Princess Power is a series based on the 2005 book of the same name by Savannah Guthrie and Allison Oppenheim, which was Created by Elise Allen. The series was released on Netflix on January 30, 2023.

Premise 
In each episode of Princess Power, the four princesses help the people in their lives as well as the "Frutizens" of their "Fruitdoms" with any problems they may have using whimsical problem solving.
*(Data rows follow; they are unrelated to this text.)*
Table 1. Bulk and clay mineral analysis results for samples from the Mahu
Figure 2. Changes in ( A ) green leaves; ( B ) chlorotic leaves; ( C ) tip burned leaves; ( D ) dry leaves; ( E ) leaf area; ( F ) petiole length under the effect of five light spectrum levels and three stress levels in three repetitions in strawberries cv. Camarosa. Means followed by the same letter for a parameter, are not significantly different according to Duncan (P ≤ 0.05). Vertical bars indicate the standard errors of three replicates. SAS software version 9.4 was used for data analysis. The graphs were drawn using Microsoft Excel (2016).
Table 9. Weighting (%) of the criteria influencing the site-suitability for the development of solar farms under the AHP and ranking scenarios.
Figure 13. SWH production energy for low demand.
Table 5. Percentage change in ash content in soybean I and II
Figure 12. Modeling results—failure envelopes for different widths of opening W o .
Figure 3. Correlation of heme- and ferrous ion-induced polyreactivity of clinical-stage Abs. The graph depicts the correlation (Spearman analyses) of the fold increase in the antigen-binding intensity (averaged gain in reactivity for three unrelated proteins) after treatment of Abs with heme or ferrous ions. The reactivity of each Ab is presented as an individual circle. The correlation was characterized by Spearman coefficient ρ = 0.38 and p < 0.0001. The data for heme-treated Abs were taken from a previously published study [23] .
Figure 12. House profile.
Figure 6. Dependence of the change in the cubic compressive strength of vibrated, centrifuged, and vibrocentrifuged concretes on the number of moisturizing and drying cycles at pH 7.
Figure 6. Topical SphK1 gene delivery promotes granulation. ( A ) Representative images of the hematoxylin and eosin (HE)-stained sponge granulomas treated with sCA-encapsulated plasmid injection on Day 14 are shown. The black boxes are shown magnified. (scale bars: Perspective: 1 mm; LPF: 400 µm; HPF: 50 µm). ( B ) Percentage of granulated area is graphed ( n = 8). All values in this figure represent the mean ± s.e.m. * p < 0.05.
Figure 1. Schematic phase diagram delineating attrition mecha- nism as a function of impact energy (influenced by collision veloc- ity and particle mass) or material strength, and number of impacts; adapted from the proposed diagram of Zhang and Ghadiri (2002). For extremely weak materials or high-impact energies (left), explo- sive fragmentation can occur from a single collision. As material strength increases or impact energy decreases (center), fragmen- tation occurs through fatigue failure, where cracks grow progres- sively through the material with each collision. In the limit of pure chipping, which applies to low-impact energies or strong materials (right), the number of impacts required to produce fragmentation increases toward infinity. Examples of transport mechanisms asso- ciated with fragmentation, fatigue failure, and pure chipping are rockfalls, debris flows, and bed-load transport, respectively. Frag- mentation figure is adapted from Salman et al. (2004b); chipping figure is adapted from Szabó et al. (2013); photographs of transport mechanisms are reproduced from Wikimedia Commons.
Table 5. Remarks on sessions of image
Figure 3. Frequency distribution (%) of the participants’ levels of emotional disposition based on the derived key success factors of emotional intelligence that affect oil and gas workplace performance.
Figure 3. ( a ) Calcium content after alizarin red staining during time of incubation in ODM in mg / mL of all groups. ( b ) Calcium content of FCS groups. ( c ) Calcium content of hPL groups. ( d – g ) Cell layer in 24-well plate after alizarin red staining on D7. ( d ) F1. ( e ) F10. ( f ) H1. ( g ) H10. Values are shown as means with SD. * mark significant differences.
While helping, they regularly sing songs about teamwork and being true to oneself.

Characters

Main characters 
 Dana Heath as Kira Kiwi
 Madison Calderon as Beatrice “Bea” Gertrude Ingeborg Blueberry
 Trinity Jo-Li Bliss as Rita Raspberry
 Luna Bella Zamora as Penelope “Penny” Pineapple
 Alanna Ubach as Miss Fussywiggles

Recurring characters 
 Rita Moreno as Great Aunt Bussyboots
 Andrew Rannells as King Barton
 Jenna Ushkowitz as Queen Ryung
 Ian Loh as Joon
 Tan France as Sir Benedict
 Micaiah Chen as Ara
 Eric Bauza as Seung
 Ciera Payton as Queen Katia
 Anairis Quinones as Karina
 Antonio Raul Corbo as Felipe
 Isabella Russo as Sena
 Jermaine Fowler as Kaue

Guest stars 
 Savannah Guthrie as Susie Seedplanter
 Drew Barrymore as Headmistress Miranda

Development 
Development Princess Power began in 2018 after it was optioned by Atomic Cartoons.

It was important for the show to examine the aspects embodied by traditional animated princesses and look at how it might be possible to preserve the elements that draw so many people towards them, especially young children, but evolve that definition to prioritize being more active, empathetic, and to also just be yourself.

The fundamental DNA of the show revolves around the understanding that "Princess is a Verb, not a noun". This crystallization came from Showrunner Elise Allen after reading "Princesses Wear Pants". The core message of the show is that "it’s not what you wear but what you do that makes all the difference"

For executive producer Savannah Guthrie, It was important that, "You don’t have to see a carbon copy of yourself. You just have to see an aspect that you can connect with and that tells you you’re accepted." One example of this in the show is by Princess Beatrice having gay dads.

Soundtrack 
On January 27, 2023, songs from the first season were released on multiple streaming services.